-- Extract --
═══

For company founders, hiring employees is a major step that involves a host of business, financial, and legal considerations.

  • Hire the right employee, and your company could reach new heights.
  • Hire someone who lacks respect for your company’s core values, and you may find yourself performing damage control with your customers and the public on social media.
  • Do things by the book, and you can feel confident that your decision to hire has not created unnecessary legal exposure.
  • Ignore the legal aspects of employment, and you may soon find yourself facing a civil action or regulatory enforcement.

From a legal perspective, hiring employees presents a variety of potential issues. However, most of these issues can – and should – be addressed proactively, and hiring does not have to involve digging into the quagmire of state and federal employment laws. Your attorney should be able to tell you what you need to know, and he or she should be able to provide you with the legal documentation necessary to protect your company’s interests and help you comply with the law. In a typical scenario, the following are the basic legal considerations involved in taking on employees.

1. At-Will Employment vs. Contract-Based Employment

In the United States, most employees serve under what is known as “at-will” employment. This means that the employee does not have a contract with a specified duration, but rather is subject to termination at any time as dictated by the business’s needs.

However, while at-will employment offers certain benefits to employers (and employees), there are certain circumstances in which executing an employment agreement may be beneficial for both parties. You can learn more about using employment agreements in our previous article, 12 Points You Must Cover as a Founder to Make Your Employment Agreement Rock Solid.

2. Limits on Termination of At-Will Employees

Despite the general rule that employers can terminate their at-will employees at any time, there are limits on the reasons why an at-will employee may be terminated. These limits largely arise out of state and federal anti-discrimination laws, which prohibit any employment-related decisions based upon an employee’s membership in a “protected class.”

═══

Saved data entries

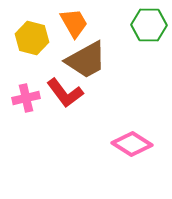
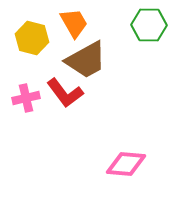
pink diamond: moved 6 px left, 20 px down; rotated 27 degrees counterclockwise
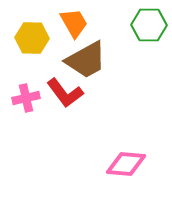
yellow hexagon: rotated 12 degrees counterclockwise
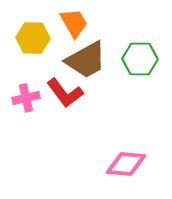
green hexagon: moved 9 px left, 34 px down
yellow hexagon: moved 1 px right
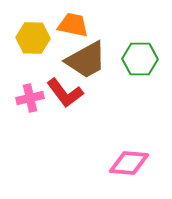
orange trapezoid: moved 1 px left, 2 px down; rotated 48 degrees counterclockwise
pink cross: moved 4 px right
pink diamond: moved 3 px right, 1 px up
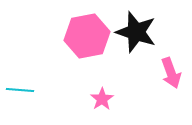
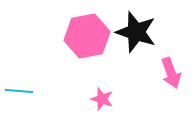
cyan line: moved 1 px left, 1 px down
pink star: rotated 20 degrees counterclockwise
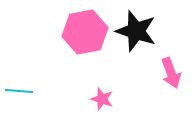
black star: moved 1 px up
pink hexagon: moved 2 px left, 4 px up
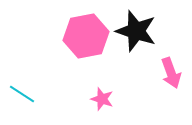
pink hexagon: moved 1 px right, 4 px down
cyan line: moved 3 px right, 3 px down; rotated 28 degrees clockwise
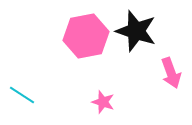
cyan line: moved 1 px down
pink star: moved 1 px right, 3 px down
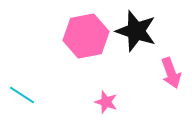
pink star: moved 3 px right
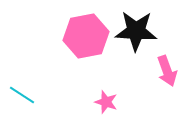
black star: rotated 15 degrees counterclockwise
pink arrow: moved 4 px left, 2 px up
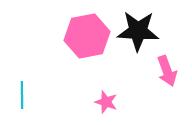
black star: moved 2 px right
pink hexagon: moved 1 px right
cyan line: rotated 56 degrees clockwise
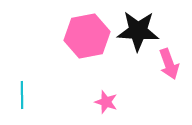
pink arrow: moved 2 px right, 7 px up
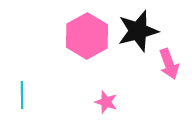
black star: rotated 18 degrees counterclockwise
pink hexagon: rotated 18 degrees counterclockwise
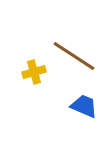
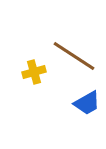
blue trapezoid: moved 3 px right, 3 px up; rotated 128 degrees clockwise
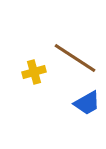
brown line: moved 1 px right, 2 px down
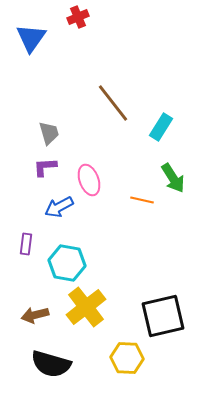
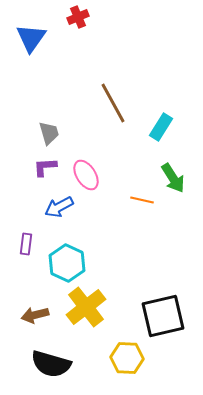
brown line: rotated 9 degrees clockwise
pink ellipse: moved 3 px left, 5 px up; rotated 12 degrees counterclockwise
cyan hexagon: rotated 15 degrees clockwise
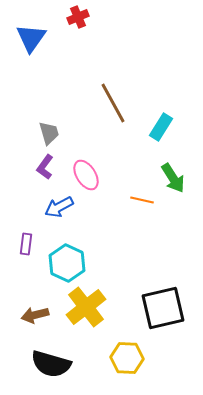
purple L-shape: rotated 50 degrees counterclockwise
black square: moved 8 px up
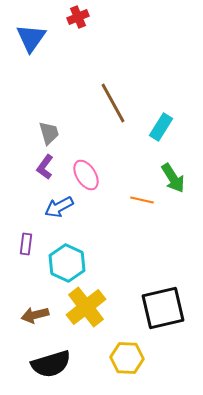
black semicircle: rotated 33 degrees counterclockwise
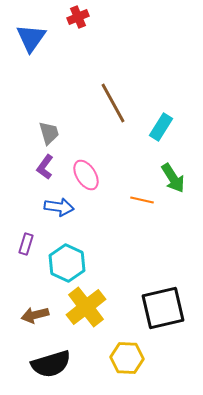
blue arrow: rotated 144 degrees counterclockwise
purple rectangle: rotated 10 degrees clockwise
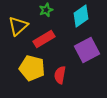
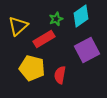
green star: moved 10 px right, 9 px down
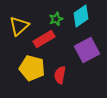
yellow triangle: moved 1 px right
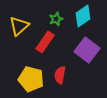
cyan diamond: moved 2 px right
red rectangle: moved 1 px right, 3 px down; rotated 25 degrees counterclockwise
purple square: rotated 25 degrees counterclockwise
yellow pentagon: moved 1 px left, 11 px down
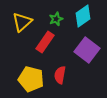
yellow triangle: moved 3 px right, 4 px up
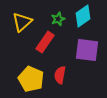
green star: moved 2 px right
purple square: rotated 30 degrees counterclockwise
yellow pentagon: rotated 10 degrees clockwise
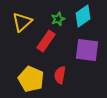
red rectangle: moved 1 px right, 1 px up
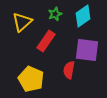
green star: moved 3 px left, 5 px up
red semicircle: moved 9 px right, 5 px up
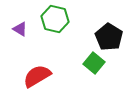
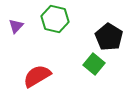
purple triangle: moved 4 px left, 3 px up; rotated 42 degrees clockwise
green square: moved 1 px down
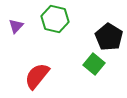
red semicircle: rotated 20 degrees counterclockwise
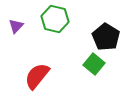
black pentagon: moved 3 px left
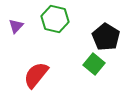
red semicircle: moved 1 px left, 1 px up
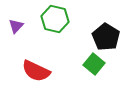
red semicircle: moved 4 px up; rotated 104 degrees counterclockwise
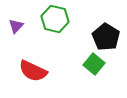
red semicircle: moved 3 px left
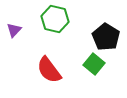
purple triangle: moved 2 px left, 4 px down
red semicircle: moved 16 px right, 1 px up; rotated 28 degrees clockwise
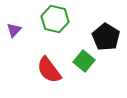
green square: moved 10 px left, 3 px up
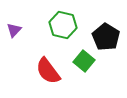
green hexagon: moved 8 px right, 6 px down
red semicircle: moved 1 px left, 1 px down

═══

-- Jobs --
a) Please transcribe the article on hiring employees, starting with "From a legal" and going on through "the business’s needs.".
b) Answer these questions from the article on hiring employees:
(i) Under at-will employment, what kind of contract does the employee lack?
(ii) Who, according to the article, should be able to provide the legal documentation needed to protect a company's interests?
(iii) What do state and federal anti-discrimination laws prohibit?

-- Results for each task --
a)
From a legal perspective, hiring employees presents a variety of potential issues. However, most of these issues can – and should – be addressed proactively, and hiring does not have to involve digging into the quagmire of state and federal employment laws. Your attorney should be able to tell you what you need to know, and he or she should be able to provide you with the legal documentation necessary to protect your company’s interests and help you comply with the law. In a typical scenario, the following are the basic legal considerations involved in taking on employees.

1. At-Will Employment vs. Contract-Based Employment

In the United States, most employees serve under what is known as “at-will” employment. This means that the employee does not have a contract with a specified duration, but rather is subject to termination at any time as dictated by the business’s needs.

b)
(i) A contract with a specified duration.
(ii) The company's attorney.
(iii) Any employment-related decisions based upon an employee's membership in a "protected class."